» Assignment
Lines holding the string "could" in the listing below are to be copied.
***** Data *****
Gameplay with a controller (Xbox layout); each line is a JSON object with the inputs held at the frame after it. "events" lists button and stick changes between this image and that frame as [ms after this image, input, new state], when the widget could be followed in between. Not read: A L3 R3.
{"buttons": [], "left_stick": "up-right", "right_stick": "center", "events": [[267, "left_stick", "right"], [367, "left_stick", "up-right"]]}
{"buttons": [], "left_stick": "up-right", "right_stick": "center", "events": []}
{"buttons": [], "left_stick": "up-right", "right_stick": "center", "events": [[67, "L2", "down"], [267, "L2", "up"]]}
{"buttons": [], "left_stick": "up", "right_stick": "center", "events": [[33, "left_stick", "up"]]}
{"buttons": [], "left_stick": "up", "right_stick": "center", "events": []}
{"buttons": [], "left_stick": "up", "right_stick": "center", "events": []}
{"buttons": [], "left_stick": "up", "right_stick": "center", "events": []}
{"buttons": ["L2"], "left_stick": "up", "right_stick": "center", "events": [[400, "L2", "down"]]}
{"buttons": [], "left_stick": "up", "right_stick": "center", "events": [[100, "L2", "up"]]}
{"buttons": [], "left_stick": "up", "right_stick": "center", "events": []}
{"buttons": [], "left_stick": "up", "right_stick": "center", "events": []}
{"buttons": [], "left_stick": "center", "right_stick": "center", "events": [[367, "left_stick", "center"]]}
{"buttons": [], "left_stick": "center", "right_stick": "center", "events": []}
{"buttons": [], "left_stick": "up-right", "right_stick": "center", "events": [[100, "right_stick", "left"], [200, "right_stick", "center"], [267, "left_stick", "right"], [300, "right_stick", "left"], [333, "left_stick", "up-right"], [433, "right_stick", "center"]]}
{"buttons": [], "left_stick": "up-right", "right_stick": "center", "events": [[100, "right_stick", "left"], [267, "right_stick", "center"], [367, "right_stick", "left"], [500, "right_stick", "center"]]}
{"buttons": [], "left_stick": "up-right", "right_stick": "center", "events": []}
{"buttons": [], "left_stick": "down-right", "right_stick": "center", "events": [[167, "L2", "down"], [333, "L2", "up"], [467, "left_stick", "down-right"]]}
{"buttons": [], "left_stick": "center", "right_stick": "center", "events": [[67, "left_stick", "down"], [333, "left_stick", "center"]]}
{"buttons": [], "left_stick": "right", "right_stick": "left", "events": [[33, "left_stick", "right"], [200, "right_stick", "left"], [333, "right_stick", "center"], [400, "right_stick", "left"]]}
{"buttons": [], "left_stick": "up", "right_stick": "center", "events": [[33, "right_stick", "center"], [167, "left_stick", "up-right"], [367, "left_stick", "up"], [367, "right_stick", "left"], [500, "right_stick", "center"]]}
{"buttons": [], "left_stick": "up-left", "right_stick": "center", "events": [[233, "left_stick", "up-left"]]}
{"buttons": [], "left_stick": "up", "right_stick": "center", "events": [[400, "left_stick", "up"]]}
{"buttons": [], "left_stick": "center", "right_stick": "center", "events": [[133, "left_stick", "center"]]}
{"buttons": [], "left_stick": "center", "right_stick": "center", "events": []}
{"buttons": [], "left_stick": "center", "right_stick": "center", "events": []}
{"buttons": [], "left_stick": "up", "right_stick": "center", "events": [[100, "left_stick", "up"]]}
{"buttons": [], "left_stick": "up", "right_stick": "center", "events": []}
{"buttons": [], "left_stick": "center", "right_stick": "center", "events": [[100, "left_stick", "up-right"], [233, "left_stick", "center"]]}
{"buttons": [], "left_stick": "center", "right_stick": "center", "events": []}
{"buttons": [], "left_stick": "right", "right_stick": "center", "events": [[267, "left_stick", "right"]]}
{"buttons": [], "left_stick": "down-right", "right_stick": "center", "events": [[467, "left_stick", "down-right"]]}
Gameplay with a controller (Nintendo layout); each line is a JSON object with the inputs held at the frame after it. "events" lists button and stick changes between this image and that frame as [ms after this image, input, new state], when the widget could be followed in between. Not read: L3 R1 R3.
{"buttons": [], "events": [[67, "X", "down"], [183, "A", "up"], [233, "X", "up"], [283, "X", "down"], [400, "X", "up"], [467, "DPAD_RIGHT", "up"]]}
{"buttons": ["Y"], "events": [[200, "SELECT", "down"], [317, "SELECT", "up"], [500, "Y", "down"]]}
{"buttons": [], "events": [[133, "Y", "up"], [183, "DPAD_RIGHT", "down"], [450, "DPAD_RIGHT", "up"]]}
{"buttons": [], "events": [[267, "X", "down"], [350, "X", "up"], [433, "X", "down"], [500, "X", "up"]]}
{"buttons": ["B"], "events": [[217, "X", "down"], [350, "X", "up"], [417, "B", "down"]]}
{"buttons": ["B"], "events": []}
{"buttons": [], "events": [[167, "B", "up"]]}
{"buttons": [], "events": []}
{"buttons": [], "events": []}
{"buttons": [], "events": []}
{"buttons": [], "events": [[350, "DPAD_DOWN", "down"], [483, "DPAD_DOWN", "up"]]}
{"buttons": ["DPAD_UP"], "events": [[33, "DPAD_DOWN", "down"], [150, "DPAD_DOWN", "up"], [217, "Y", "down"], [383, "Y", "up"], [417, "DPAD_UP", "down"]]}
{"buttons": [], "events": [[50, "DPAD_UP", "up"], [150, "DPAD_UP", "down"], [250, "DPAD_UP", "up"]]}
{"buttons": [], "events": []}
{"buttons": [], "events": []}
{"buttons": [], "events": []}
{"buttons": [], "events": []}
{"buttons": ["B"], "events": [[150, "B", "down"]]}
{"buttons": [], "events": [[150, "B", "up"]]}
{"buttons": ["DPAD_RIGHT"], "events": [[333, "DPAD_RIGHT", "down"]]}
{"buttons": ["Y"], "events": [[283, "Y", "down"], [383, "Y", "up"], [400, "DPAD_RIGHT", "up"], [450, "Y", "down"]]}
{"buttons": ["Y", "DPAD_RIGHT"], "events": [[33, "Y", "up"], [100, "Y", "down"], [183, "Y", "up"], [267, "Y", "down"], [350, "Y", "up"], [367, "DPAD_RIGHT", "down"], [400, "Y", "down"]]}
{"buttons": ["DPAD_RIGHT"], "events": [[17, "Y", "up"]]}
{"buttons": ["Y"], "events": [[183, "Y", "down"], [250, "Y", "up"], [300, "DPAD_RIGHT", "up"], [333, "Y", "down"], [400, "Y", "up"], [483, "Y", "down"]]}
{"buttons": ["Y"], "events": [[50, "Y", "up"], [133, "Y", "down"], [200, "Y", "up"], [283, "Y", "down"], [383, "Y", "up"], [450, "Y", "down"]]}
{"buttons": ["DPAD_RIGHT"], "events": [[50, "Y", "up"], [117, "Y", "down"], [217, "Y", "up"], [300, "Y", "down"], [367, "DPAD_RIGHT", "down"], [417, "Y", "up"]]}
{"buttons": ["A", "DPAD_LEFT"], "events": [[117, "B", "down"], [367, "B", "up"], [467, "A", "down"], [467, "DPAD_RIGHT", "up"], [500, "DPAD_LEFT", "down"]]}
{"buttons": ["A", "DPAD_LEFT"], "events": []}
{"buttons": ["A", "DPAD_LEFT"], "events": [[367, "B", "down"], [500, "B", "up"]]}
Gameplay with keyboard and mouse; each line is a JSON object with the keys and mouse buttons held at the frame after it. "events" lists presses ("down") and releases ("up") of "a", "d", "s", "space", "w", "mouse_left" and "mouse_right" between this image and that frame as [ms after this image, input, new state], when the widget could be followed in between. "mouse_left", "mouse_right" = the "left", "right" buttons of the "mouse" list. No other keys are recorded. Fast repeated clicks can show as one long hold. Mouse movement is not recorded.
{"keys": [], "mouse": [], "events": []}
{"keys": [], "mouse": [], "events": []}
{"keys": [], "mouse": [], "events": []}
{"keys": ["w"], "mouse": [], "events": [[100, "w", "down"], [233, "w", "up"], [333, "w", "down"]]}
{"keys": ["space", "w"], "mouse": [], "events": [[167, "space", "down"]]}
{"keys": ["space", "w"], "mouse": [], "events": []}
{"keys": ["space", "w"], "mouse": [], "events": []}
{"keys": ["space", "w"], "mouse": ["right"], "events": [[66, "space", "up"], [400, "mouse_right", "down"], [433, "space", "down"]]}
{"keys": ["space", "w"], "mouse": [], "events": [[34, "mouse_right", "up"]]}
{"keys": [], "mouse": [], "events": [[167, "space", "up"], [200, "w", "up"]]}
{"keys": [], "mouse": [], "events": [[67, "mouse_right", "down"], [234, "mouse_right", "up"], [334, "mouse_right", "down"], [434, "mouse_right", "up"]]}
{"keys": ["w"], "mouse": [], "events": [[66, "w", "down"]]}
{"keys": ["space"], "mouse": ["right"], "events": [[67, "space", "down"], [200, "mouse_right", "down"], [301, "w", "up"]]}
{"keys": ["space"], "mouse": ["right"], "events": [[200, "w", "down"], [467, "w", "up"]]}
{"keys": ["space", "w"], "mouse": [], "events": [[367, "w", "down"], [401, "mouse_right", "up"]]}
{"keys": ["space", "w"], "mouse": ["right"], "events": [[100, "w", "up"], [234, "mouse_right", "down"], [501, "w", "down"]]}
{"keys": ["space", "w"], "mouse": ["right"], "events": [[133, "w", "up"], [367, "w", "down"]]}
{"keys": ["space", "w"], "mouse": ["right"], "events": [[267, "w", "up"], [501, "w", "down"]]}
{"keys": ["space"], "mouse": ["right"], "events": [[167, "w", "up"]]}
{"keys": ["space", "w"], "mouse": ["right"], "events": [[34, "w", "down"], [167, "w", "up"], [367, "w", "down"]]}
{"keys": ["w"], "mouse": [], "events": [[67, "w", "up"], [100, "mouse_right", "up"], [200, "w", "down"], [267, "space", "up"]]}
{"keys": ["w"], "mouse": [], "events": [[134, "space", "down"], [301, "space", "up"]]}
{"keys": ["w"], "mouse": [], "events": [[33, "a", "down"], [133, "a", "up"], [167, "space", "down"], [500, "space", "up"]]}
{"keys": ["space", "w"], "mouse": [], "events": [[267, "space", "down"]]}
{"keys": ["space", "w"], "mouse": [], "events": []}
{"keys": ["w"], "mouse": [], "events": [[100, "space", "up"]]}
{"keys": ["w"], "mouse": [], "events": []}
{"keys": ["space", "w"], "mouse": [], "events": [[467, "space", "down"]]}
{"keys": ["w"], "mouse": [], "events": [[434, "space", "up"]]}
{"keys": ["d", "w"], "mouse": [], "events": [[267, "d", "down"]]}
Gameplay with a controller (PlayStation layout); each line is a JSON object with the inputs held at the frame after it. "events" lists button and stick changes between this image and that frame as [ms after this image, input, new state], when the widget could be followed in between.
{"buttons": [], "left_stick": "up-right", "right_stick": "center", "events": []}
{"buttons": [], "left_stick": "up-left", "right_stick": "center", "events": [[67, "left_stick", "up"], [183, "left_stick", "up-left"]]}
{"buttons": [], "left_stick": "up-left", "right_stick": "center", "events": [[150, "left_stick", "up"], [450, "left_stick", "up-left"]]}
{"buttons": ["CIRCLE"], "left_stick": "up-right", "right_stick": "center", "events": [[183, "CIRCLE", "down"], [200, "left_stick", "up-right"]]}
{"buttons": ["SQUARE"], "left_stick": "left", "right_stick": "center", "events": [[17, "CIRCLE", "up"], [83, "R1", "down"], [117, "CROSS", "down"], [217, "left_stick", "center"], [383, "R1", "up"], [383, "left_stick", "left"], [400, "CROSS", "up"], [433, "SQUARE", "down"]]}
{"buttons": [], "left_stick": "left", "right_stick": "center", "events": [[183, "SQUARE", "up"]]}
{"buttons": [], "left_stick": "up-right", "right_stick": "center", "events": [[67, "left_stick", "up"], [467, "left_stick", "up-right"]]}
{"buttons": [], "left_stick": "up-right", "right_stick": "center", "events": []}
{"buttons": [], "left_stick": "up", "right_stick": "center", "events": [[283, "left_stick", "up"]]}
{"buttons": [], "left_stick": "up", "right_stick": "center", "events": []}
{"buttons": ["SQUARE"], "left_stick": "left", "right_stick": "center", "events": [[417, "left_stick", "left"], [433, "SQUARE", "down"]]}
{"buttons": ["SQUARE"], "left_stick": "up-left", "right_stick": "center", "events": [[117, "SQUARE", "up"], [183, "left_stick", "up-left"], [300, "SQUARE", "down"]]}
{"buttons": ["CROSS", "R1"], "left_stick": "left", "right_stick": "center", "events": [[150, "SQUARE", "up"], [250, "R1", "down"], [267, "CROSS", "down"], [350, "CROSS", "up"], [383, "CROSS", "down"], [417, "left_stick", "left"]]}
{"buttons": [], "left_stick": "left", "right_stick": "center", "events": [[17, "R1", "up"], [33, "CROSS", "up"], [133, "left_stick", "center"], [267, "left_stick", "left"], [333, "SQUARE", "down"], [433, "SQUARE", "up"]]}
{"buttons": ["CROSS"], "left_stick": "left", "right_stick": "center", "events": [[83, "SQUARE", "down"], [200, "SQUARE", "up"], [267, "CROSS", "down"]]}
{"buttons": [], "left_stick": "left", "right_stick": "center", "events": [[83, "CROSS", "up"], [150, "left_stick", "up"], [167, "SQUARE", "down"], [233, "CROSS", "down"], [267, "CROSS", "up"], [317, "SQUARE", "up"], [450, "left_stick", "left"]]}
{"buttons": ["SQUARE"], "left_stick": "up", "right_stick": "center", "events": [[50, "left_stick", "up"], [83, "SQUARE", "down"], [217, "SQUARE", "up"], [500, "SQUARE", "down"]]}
*****
» Answer to the exercise
Gameplay with a controller (Xbox layout); each line is a JSON object with the inputs held at the frame after it. "events" lists button and stick changes between this image and that frame as [ms after this image, input, new state], when the widget could be followed in between. Not read: A L3 R3.
Gameplay with a controller (Nintendo layout); each line is a JSON object with the inputs held at the frame after it. "events" lists button and stick changes between this image and that frame as [ms after this image, input, new state], when the widget could be followed in between. Not read: L3 R1 R3.
Gameplay with keyboard and mouse; each line is a JSON object with the keys and mouse buttons held at the frame after it. "events" lists presses ("down") and releases ("up") of "a", "d", "s", "space", "w", "mouse_left" and "mouse_right" between this image and that frame as [ms after this image, input, new state], when the widget could be followed in between. "mouse_left", "mouse_right" = the "left", "right" buttons of the "mouse" list. No other keys are recorded. Fast repeated clicks can show as one long hold. Mouse movement is not recorded.
Gameplay with a controller (PlayStation layout); each line is a JSON object with the inputs held at the frame after it. "events" lists button and stick changes between this image and that frame as [ms after this image, input, new state], when the widget could be followed in between.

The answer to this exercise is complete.